= What you are asked to do =
Extract each line of the records below that contains the word "Button".

= Records for this exercise =
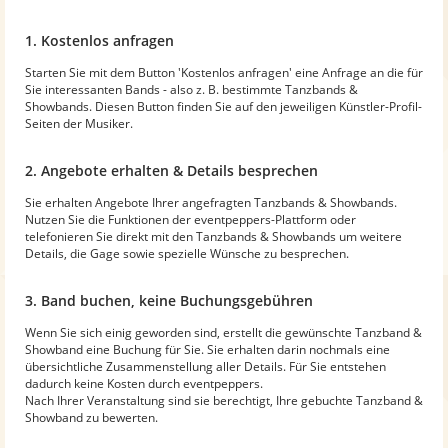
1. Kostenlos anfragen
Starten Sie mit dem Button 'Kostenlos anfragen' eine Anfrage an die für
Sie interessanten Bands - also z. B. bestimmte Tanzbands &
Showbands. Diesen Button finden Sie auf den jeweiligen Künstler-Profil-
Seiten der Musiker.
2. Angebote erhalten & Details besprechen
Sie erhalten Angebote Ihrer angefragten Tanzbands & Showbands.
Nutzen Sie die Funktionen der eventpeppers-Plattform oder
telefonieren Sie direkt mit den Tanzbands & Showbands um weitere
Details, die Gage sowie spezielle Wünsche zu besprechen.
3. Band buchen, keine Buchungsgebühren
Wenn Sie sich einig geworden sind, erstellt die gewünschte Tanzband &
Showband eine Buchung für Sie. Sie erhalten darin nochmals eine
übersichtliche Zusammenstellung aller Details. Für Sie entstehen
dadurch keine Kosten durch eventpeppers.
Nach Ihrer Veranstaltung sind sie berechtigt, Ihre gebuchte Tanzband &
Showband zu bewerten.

= Task response =
Starten Sie mit dem Button 'Kostenlos anfragen' eine Anfrage an die für
Showbands. Diesen Button finden Sie auf den jeweiligen Künstler-Profil-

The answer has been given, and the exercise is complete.